“Inclusively exclusive,” is the new moniker Donahue Peebles III, executive vice president of The Peebles Corporation, uses to describe The Bath Club, a private beachfront social club in Miami with a storied and segregated past.
Founded in 1926, it became a retreat for elites like Herbert Hoover and the Vanderbilt’s. However, reflective of the era’s segregated policies, Black and Jewish people were barred from membership – even from using front entrances for work and deliveries.
“At that time, the world was a radically different place,” Peebles explains.” When my family ended up desegregating the club in the late 1990s it was a powerful moment, and the impact of that moment was compounded when we acquired the club and became the sole owner.”
Now restored to its original grandeur, with its discriminatory past left behind, The Bath Club is the largest private beach and one of the most distinguished venues in Miami. It’s home to events for Gucci, Louis Vuitton, Art Basel and more.
Spanning five and half acres of oceanfront space, the club also features luxurious amenities including restaurants and curated spaces for cultural planning. “It’s a bastion of culture and intellect, but it’s one that’s done without an eye to race or gender,” Peebles says.
For the Peebles family, it is more than a business venture. It is simultaneously a symbol of cultural reclamation and redefinition. “We feel like it’s really fitting that the family that first desegregated the club – now relaunched it in a way that speaks to the inclusivity that we hope American society mirrors,” the young executive vice president adds.
Peebles graduated from Columbia University with a bachelor’s degree in economics and has been immersed in real estate since childhood. He credits his father — renowned developer Donahue Peebles Jr – for laying the foundation. “Whether it was nature or nurture, I don’t know,” Peebles says. “But my father was always very intentional and deliberate about bringing me up in real estate.”
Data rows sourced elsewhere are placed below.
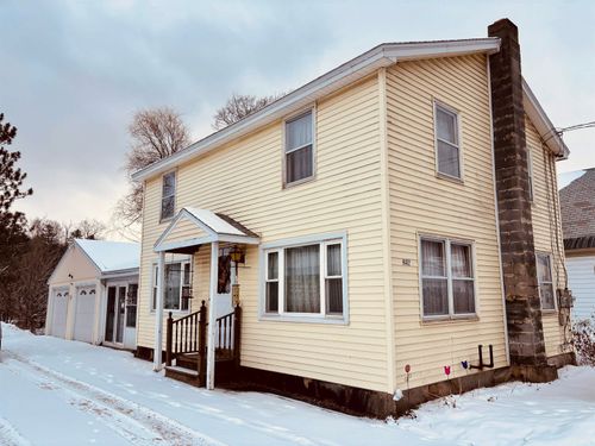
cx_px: 298
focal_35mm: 26
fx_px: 447
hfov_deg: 67.3
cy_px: 223
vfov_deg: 53.1
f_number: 1.6
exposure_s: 1/894
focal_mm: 5.96
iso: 50
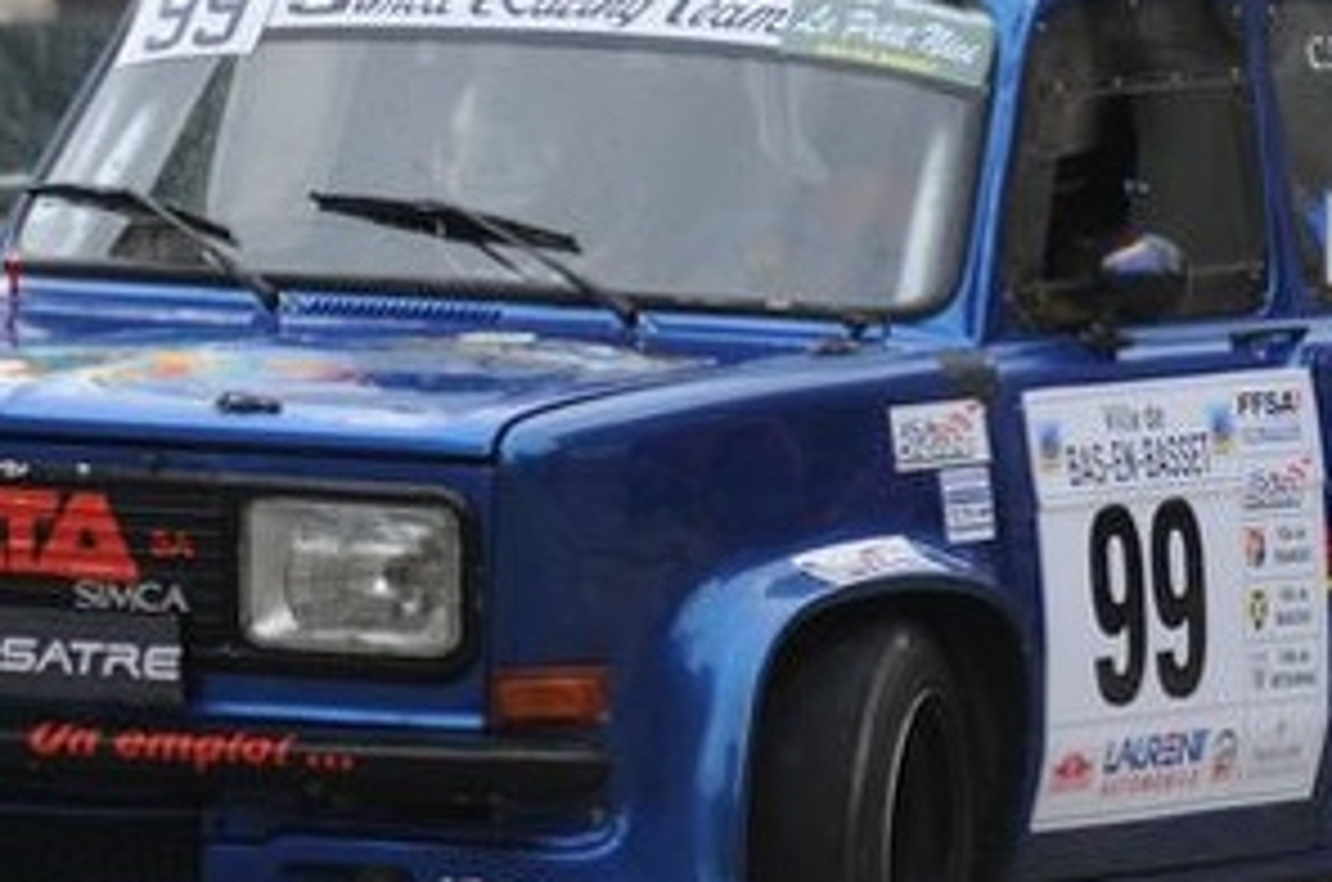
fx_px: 22263
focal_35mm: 603
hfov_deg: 3.4
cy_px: 110
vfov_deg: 2.3
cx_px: 338
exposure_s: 1/800
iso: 500
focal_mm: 150
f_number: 14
While most kids were learning long division, he was already reading profit and loss statements and assessing property values. For him, the path was clear, “I’ve never really concerned myself with creating my own lane,” Peebles says. “But continuing to push the broader family mission forward.”
That mission, rooted in equity and development includes The Bath Club, now for “intergenerational families that prioritize connection and sharing beautiful experiences,” Peebles notes.